Could you rewrite the records with "locality" changed to "site" everywhere and nothing else altered? Omit the pictures from your version.

- [INFORMATION SHOWN]
_ _ _

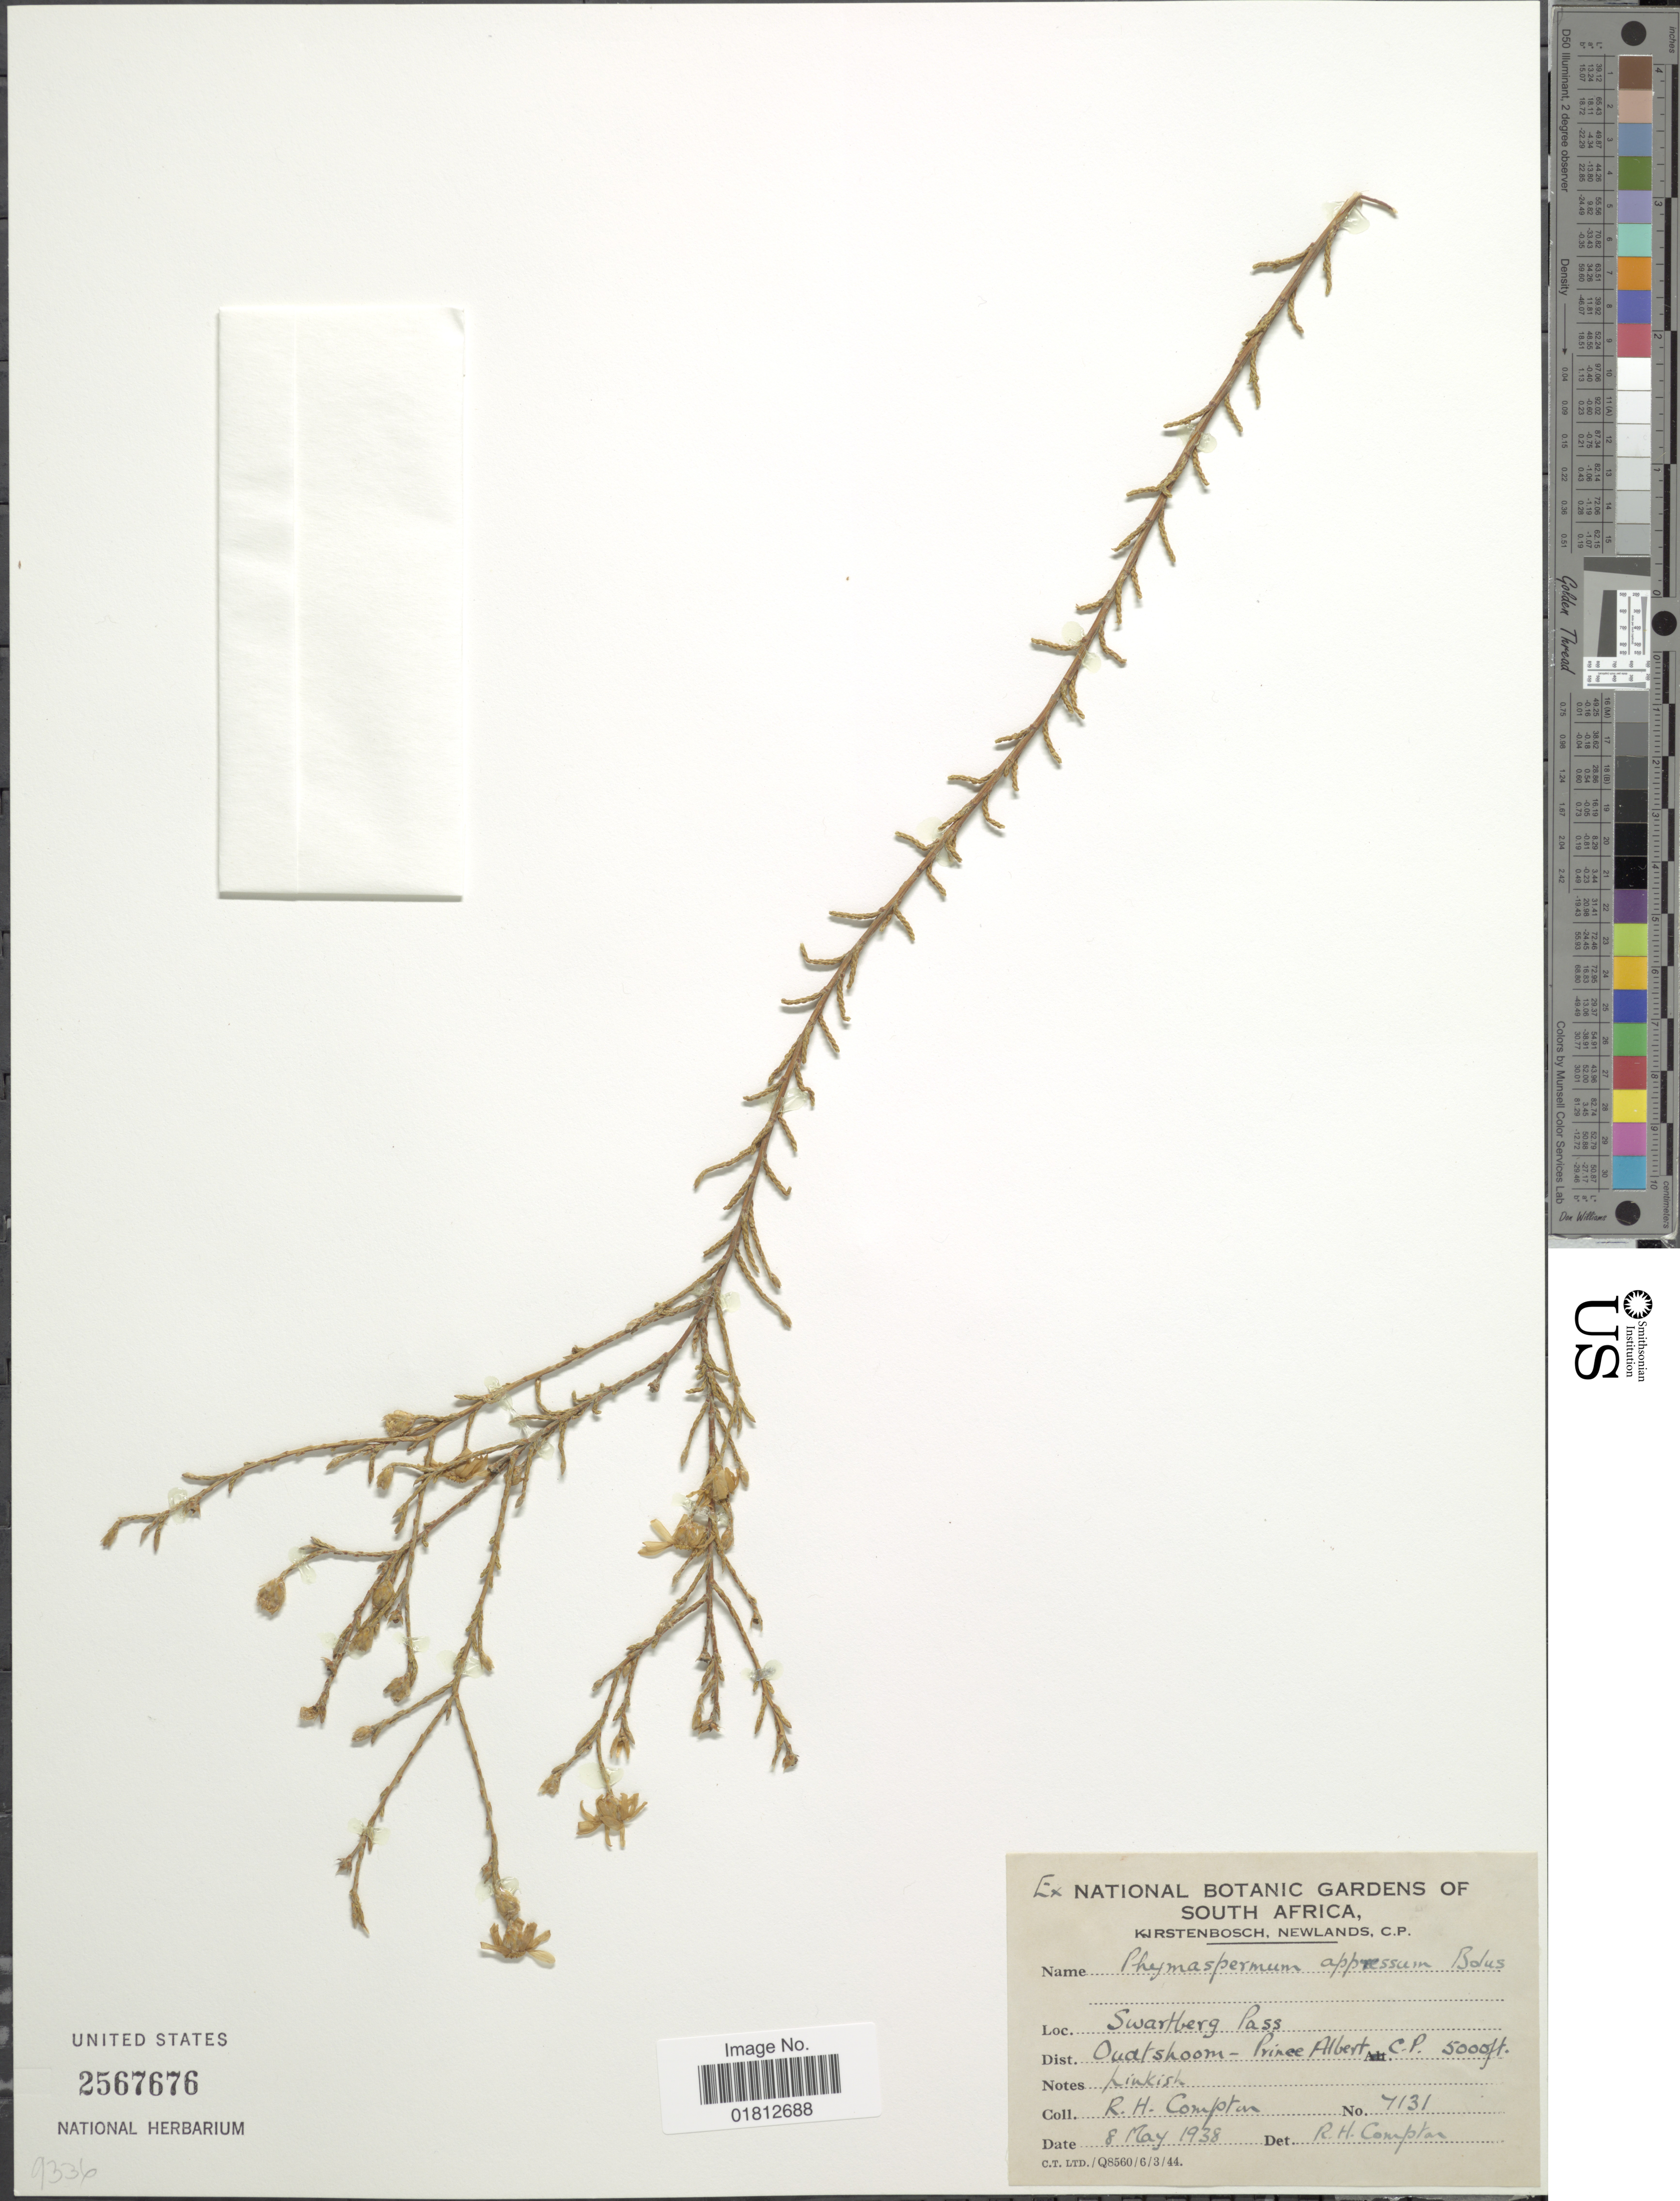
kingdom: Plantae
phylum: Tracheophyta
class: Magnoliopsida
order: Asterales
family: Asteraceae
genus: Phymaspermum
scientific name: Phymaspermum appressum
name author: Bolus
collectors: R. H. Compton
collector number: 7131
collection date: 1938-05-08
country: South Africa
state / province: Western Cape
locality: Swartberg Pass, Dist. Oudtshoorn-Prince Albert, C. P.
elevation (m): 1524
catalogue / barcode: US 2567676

_ _ _

- [THE ANSWER]
kingdom: Plantae
phylum: Tracheophyta
class: Magnoliopsida
order: Asterales
family: Asteraceae
genus: Phymaspermum
scientific name: Phymaspermum appressum
name author: Bolus
collectors: R. H. Compton
collector number: 7131
collection date: 1938-05-08
country: South Africa
state / province: Western Cape
site: Swartberg Pass, Dist. Oudtshoorn-Prince Albert, C. P.
elevation (m): 1524
catalogue / barcode: US 2567676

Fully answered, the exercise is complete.